Published online by Cambridge University Press: 28 March 2008
This is the first general history of medieval literary theory and criticism. It has been achieved through a long process of selection and compromise. When the project originally was conceived, we did not know (we could not have known then) what quantity and quality of materials awaited us, what would happen when scholars from a wide range of disciplines, segregated within the modern academy, would come together and pool their expertise – and, indeed, be encouraged to work on materials which had hitherto been ignored, or unexplored from the perspective of literary theory and criticism.

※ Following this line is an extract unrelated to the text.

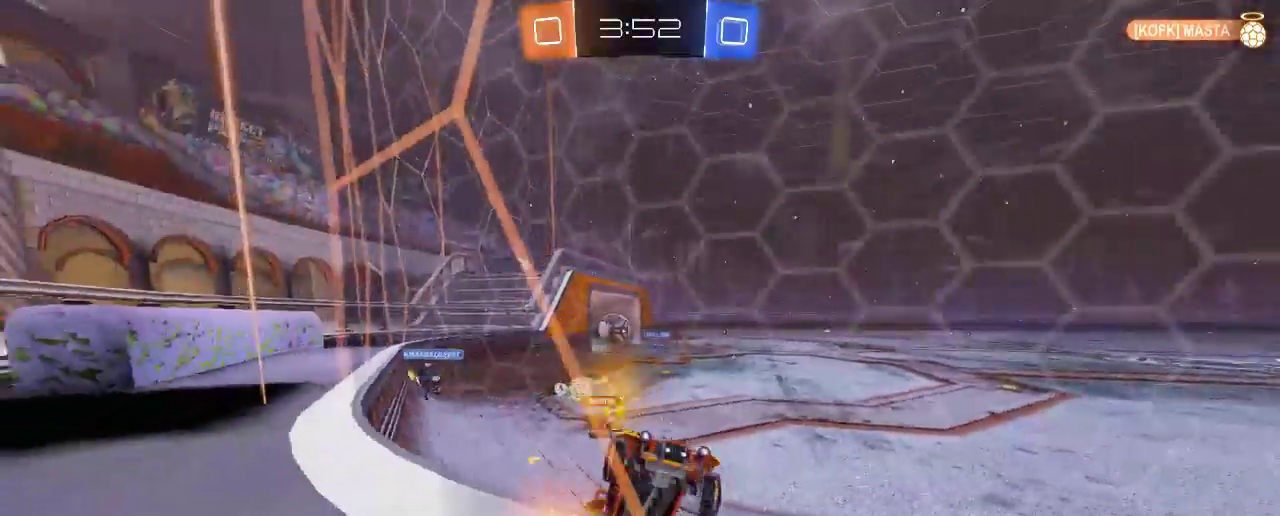
{"dt_ms": 500, "buttons": ["R2"], "left_stick": "right", "right_stick": "center", "events": [[67, "R2", "up"], [133, "X", "down"], [367, "R2", "down"], [367, "X", "up"], [467, "left_stick", "right"]]}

For a long time this subject has suffered from a refusal to believe in its very existence. George Saintsbury, in his History of Criticism and Literary Taste in Europe (1900–4), declared that ‘the Middle Ages were … certainly not Ages of Criticism’; ‘their very essence was opposed to criticism in any prevalence’ (I, p. 373). Writing some forty years later, in his English Literary Criticism: The Medieval Phase, J. W. H. Atkins challenged Saintsbury's claim, yet supposed that the period was ‘one of confused thinking in literary matters’ (p. 3). The 1957 short history of literary criticism by W. K. Wimsatt and Cleanth Brooks felt obliged to seek aesthetic, rather than distinctively literary, theory in the Middle Ages, and came away disappointed that ‘no new theory of beauty, of fine art in general, or of poetry’ is offered by St Thomas Aquinas or ‘other theologians of the high Middle Ages’ (p. 126). Giovanni Boccaccio's account of poetics in his Genealogy of the Gentile Gods is, however, given honourable mention.